[Version comparison data]

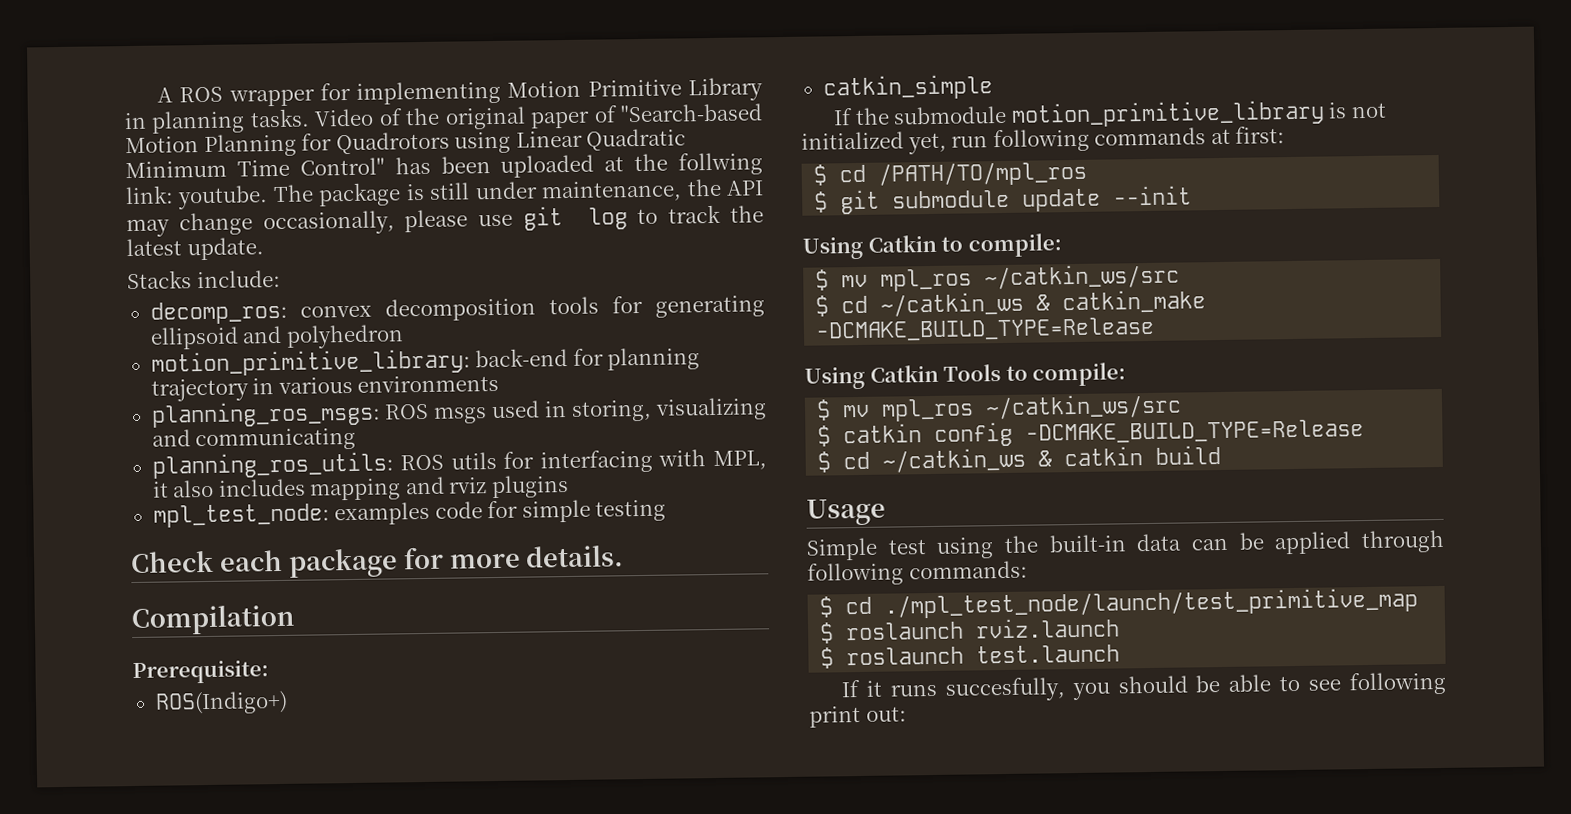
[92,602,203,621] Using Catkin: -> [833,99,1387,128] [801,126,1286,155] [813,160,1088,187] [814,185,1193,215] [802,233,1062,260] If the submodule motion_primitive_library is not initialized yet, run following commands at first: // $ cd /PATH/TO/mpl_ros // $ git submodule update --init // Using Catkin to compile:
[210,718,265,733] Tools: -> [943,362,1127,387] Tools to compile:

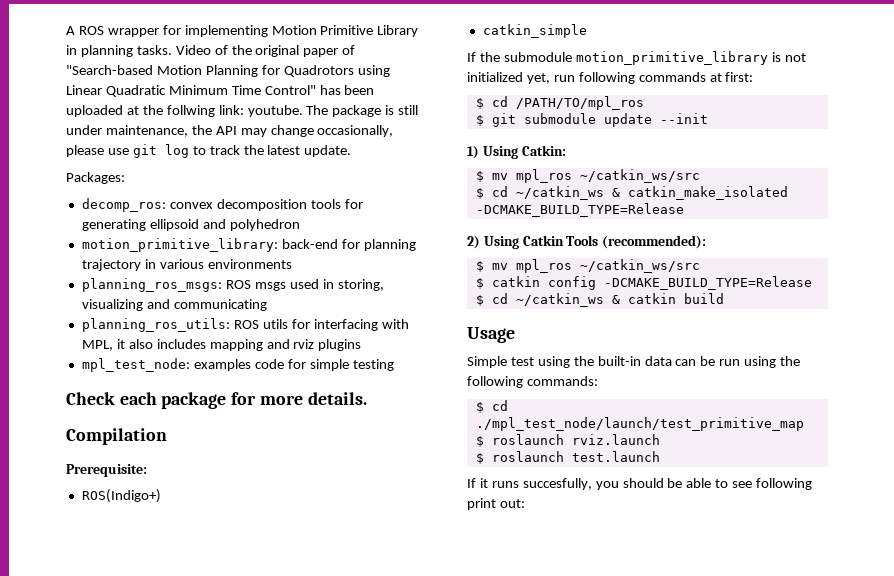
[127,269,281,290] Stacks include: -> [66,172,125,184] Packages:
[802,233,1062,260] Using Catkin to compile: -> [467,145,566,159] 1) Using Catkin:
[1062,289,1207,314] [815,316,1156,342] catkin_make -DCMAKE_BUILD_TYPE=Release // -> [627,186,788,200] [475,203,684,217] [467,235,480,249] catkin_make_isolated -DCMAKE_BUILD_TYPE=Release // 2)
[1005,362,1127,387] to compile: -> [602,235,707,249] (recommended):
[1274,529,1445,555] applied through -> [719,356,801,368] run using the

- [What to do]
Write each line exactly as it appears, from the line that holds "[210,718,265,733] Tools: ->" through the closing line of the data above, and leave every picture out.

- [Result of the task]
[210,718,265,733] Tools: -> [943,362,1127,387] Tools to compile:

[127,269,281,290] Stacks include: -> [66,172,125,184] Packages:
[802,233,1062,260] Using Catkin to compile: -> [467,145,566,159] 1) Using Catkin:
[1062,289,1207,314] [815,316,1156,342] catkin_make -DCMAKE_BUILD_TYPE=Release // -> [627,186,788,200] [475,203,684,217] [467,235,480,249] catkin_make_isolated -DCMAKE_BUILD_TYPE=Release // 2)
[1005,362,1127,387] to compile: -> [602,235,707,249] (recommended):
[1274,529,1445,555] applied through -> [719,356,801,368] run using the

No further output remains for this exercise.